Jennifer Kolari is a colleague of Dr. Neufeld and Dr. Gabor Mate`. My last two posts have been about their book, Hold On to Your Children.
Jennifer Kolari is a Child and Family Therapist. She said she sees many parents who are seeing their peer-attached children acting out and behaving badly. She says she is seeing it so much, she now just works with the parents, to help them find their way back to their children.
Jennifer Kolari says parents have lost their natural power that past generations didn’t even have to think about. She teaches parents about emotional resilience, social skills and containment, putting boundaries around bad behavior.
Her C. A. L. M. method helps.
C–Connection. Put stuff down, put your phone away and focus. Before things escalate, get down to the child’s level, look then in the eye and stay neutral.
A-Affect matching–match your face to theirs. The limbic system is a set of structures in the brain that deal with emotions and memory, and if your face looks like theirs then it plugs them back into being connected to you,
L-Listen–to whatever is stressing them out.

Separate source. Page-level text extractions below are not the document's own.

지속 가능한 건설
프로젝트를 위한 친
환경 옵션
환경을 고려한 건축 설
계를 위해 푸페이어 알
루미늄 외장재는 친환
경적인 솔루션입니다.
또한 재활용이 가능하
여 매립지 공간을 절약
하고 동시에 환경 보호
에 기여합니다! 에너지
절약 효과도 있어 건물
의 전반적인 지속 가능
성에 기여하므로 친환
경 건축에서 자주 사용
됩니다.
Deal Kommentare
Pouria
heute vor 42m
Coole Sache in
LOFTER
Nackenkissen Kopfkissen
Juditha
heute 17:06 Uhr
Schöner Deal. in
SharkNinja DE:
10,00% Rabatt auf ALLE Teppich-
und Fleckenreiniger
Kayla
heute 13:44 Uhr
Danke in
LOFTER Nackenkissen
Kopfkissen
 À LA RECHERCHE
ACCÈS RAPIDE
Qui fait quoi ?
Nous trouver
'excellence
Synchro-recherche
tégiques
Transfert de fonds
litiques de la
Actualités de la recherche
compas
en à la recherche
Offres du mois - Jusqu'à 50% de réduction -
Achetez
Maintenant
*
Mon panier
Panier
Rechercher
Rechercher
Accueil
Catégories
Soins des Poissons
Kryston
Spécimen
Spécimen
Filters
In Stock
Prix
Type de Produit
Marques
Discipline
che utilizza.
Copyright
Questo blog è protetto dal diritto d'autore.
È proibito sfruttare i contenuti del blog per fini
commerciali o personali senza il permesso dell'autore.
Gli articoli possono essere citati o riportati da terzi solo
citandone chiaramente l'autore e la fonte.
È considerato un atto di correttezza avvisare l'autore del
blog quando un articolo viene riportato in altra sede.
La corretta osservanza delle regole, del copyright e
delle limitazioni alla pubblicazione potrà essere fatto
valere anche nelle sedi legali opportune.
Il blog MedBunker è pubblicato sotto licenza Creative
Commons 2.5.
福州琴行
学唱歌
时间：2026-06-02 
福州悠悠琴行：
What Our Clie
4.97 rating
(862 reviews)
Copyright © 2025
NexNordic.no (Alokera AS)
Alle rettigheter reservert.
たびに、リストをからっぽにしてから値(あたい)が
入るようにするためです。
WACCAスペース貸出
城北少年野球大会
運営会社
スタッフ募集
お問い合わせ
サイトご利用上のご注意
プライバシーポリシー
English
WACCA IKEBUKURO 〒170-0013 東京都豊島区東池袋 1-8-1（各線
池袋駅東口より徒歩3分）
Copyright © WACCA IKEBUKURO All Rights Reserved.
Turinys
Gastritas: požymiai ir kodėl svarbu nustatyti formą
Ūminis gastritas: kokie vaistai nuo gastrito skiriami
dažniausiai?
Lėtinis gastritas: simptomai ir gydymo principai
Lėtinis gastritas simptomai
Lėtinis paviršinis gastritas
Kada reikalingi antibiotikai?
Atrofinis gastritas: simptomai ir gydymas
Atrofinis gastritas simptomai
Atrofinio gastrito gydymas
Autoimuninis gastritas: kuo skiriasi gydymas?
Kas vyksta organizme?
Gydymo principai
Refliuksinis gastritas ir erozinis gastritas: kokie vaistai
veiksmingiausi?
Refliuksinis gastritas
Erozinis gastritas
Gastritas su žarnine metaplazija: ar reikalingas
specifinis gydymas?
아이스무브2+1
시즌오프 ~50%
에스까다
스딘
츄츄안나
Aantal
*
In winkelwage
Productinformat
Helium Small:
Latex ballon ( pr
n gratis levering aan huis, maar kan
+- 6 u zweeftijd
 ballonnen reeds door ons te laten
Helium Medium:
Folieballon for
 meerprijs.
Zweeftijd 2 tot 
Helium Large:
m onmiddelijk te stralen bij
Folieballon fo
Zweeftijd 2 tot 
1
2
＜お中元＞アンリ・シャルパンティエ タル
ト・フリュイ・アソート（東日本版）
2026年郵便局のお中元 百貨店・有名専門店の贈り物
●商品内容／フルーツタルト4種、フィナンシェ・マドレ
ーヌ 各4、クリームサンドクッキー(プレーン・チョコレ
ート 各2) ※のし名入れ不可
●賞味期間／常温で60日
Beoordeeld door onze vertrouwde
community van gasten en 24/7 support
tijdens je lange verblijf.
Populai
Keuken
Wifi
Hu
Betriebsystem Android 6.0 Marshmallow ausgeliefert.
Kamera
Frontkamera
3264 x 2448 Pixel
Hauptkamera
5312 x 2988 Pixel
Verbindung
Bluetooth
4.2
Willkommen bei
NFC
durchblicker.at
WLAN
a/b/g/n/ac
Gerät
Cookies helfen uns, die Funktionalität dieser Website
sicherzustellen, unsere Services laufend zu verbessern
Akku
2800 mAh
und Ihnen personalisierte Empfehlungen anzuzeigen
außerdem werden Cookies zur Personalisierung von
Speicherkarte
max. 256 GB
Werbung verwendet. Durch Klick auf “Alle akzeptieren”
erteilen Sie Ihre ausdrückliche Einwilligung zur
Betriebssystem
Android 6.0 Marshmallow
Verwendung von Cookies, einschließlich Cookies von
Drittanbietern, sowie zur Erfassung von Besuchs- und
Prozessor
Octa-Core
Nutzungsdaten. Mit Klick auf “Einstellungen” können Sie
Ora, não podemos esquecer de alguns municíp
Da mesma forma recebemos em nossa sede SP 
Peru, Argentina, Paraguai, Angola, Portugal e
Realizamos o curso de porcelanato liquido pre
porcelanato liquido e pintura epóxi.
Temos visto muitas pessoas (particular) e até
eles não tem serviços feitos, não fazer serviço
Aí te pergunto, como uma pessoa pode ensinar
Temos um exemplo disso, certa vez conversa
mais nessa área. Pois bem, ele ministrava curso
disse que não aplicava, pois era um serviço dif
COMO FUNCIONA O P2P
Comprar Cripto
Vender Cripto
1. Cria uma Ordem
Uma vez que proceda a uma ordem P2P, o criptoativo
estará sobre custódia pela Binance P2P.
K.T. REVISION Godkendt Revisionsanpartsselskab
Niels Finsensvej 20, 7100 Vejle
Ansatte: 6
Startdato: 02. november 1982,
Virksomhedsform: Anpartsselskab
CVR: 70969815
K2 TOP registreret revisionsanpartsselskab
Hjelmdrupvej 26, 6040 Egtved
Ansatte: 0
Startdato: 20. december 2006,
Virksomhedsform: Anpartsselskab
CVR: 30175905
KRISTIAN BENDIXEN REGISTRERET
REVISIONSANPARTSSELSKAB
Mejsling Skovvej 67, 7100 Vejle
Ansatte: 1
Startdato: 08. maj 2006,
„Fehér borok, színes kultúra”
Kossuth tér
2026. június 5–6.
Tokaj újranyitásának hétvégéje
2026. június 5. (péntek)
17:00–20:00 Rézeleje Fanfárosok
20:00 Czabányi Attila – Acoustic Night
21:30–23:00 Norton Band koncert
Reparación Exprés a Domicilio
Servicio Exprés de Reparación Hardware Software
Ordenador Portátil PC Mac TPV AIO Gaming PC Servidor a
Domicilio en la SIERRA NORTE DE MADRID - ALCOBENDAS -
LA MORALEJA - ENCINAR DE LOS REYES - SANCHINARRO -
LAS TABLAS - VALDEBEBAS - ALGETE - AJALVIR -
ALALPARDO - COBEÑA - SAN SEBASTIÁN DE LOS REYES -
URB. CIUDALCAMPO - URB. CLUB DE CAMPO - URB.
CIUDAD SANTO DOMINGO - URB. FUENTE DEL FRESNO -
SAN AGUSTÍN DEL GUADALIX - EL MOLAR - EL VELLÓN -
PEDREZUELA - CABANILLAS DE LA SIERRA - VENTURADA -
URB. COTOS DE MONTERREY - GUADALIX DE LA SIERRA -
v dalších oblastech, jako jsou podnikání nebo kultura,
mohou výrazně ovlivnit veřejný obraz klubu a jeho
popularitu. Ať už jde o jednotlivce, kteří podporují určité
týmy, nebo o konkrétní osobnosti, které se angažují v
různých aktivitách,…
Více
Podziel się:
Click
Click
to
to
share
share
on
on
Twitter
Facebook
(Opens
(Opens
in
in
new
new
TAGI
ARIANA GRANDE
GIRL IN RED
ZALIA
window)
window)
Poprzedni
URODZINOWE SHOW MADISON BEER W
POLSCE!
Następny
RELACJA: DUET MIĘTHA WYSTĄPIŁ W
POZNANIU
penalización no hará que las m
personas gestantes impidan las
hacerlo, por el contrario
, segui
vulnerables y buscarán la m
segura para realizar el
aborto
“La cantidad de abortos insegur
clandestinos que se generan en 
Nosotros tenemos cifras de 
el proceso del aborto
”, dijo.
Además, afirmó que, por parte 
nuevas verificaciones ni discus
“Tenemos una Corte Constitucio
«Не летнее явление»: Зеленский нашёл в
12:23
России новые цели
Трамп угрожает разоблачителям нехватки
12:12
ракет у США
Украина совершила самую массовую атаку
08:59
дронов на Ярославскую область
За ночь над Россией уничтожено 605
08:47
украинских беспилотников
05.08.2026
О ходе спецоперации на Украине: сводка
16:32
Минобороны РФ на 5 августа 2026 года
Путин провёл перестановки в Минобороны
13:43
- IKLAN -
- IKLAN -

It’s not so much what you say back, but how you say it, and how you make them feel.
M-Mirroring–you can paraphrase, summarize, clarify, wonder out loud, or say exactly what they say, and they will feel validated and connected.
Linda Kolari said, ” What if I told you that there is this medication you can give your kids? It is free. It has no negative side effects, it a cortisol–stress hormone– blocker. It reduces the body’s reaction to pain and speeds up healing. This method speeds up neuron plasticity in the brain, which helps your child learn faster. It improves the immune system and helps emotionally regulate the child. And…when you relate to someone this way the same wonderful things happen back to you at the same time. That is what the CALM method is. Deep listening, nurturing and compassion is designed to do all of these wonderful things to the body. When we listen to someone that way, we can feel it. “
She said spend 10 minutes a day loving, hugging, rubbing their backs and connecting with your child because it strengthens that attachment bond. She said put up baby pictures and talk about how much you wanted them and tell stories about them.
Below is a 5 minute shorter version of the longer version further below.
This video below has so many good suggestions but it is long. I would skip the first 30 minutes. At minute 30 she is saying that parents talk to their children 7 minutes a week. A week!
I loved learning how to better connect to my children and being a better listener.